The burning of electronic waste also releases dioxins, while heavy metals such as chromium, manganese, cobalt, nickel, copper, and lead contaminate soil and groundwater.

However, Araj says that due to the rise in burning of electronic waste in the West Bank, the risks now go beyond cancer.

"A soil analysis study in southern Hebron detected elevated levels of radioactive caesium—an element that should not normally be present in the soil—and linked it to increased rates of birth defects and infertility," he said.

"In the village of Shuqba, a paediatrician and a pharmacist told me that in 2021 alone there were 21 cases of birth defects, alongside a noticeable rise in miscarriages, infertility-related consultations, and the use of respiratory inhalers," Araj continued.

Iyad al-Rajoub, a 50-year-old copywriter from the village of al-Koum, told The New Arab that he has suffered from bronchial sensitivity for a decade, and his brother died of cancer aged 39.

"Imagine our lives.
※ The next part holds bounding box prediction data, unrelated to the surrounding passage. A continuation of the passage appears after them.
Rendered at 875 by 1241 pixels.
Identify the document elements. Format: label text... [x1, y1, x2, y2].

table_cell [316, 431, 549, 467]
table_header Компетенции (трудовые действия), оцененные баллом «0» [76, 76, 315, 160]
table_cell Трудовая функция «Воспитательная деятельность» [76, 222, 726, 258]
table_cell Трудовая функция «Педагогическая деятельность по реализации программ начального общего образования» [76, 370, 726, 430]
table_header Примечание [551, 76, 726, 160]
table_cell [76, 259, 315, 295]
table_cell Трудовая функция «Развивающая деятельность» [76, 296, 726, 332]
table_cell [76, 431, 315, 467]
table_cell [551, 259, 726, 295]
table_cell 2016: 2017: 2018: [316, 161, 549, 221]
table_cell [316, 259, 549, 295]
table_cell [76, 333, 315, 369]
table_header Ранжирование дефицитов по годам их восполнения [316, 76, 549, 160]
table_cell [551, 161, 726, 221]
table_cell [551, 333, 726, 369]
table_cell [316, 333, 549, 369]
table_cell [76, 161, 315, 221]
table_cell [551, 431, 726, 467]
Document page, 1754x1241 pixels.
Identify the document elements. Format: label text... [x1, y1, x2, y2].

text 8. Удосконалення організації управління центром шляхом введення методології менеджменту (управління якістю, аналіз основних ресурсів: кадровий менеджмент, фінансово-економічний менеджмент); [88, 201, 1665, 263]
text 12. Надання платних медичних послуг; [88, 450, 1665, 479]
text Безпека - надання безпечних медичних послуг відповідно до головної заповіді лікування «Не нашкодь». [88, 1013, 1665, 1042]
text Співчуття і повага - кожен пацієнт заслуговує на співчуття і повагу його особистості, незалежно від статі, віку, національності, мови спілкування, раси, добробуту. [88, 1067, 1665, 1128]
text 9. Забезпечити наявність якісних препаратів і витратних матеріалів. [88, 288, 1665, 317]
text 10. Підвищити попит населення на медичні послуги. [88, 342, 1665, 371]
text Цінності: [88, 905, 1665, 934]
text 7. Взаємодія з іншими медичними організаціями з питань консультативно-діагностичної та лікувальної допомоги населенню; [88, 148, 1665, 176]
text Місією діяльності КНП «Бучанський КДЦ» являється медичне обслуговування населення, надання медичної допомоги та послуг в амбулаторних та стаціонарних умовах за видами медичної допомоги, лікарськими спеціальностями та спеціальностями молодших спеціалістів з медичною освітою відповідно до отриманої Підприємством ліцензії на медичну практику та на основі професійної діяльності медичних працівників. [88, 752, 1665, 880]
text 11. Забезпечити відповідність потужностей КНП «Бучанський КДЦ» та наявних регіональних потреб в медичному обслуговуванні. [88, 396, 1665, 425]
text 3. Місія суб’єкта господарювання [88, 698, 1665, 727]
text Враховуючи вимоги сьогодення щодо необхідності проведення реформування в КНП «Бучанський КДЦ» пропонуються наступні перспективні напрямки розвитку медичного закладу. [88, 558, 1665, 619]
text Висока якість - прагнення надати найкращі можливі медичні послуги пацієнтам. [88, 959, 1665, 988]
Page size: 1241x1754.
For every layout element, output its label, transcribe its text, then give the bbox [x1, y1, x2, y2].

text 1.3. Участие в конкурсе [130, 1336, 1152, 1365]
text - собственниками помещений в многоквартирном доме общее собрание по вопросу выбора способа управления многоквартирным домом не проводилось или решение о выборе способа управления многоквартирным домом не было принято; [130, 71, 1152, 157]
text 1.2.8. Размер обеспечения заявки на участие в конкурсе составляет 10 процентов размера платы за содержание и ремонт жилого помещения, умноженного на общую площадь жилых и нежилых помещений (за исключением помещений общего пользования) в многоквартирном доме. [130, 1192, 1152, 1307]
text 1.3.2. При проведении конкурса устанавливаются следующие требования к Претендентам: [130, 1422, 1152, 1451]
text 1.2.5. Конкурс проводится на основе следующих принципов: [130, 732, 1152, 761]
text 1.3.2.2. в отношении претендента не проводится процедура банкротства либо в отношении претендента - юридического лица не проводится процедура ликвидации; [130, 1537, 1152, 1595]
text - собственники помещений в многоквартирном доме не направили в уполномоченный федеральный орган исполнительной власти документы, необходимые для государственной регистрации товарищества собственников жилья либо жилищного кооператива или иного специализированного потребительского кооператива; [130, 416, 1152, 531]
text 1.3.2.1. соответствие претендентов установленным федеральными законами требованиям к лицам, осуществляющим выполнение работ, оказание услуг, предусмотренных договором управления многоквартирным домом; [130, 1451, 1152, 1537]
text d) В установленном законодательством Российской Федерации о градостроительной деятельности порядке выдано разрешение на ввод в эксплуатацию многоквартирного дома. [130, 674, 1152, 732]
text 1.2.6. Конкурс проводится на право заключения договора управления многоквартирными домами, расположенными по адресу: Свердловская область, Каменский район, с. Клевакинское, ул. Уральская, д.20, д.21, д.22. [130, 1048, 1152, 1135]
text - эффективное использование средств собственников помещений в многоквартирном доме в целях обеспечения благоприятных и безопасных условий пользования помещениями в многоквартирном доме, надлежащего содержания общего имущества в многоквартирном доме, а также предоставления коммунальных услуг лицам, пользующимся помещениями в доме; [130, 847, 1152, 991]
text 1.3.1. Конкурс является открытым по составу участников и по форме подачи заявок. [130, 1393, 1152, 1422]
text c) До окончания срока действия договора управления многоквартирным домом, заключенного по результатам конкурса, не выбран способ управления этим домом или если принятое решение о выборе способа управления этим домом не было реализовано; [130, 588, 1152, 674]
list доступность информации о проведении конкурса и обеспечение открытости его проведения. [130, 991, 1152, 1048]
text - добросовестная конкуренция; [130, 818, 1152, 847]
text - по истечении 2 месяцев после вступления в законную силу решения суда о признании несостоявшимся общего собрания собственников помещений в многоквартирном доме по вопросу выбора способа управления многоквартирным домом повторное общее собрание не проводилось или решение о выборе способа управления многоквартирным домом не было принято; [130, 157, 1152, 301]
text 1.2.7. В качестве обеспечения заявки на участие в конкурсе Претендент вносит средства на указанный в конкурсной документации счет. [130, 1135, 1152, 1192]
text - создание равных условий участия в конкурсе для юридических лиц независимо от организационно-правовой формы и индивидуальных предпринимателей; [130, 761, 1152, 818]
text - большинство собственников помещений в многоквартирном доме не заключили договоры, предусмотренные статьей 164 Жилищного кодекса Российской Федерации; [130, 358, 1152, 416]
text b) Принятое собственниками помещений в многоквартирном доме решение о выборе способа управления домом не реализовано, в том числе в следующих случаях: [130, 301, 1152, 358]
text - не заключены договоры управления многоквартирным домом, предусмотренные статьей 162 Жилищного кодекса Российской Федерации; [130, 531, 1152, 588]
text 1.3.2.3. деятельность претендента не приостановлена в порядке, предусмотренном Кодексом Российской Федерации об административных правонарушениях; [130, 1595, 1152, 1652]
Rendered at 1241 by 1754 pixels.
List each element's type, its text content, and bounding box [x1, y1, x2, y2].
At first, we would close the windows when smoke spread, but as time passed, we got used to it, and it became part of our daily lives," he said.

Dr Muhammed Jamil Farajallah, an internal medicine and cardiology specialist at Hebron Governmental Hospital, and who also lives in the town of Idhna, said he has noticed a doubling of cancers over the last two decades, mostly found in the lungs and bladder.

"We are facing a health and environmental catastrophe that will worsen over time. In my belief, Idhna is one of the Palestinian towns with the highest cancer cases, as hardly a month goes by without someone being diagnosed," he explained.

"The high levels of toxic lead that seeps into the soil, or emissions from burning that spread in the air, including carbon monoxide, have all contributed to cancer in the lungs, bladder, bones, brain, and blood," he added.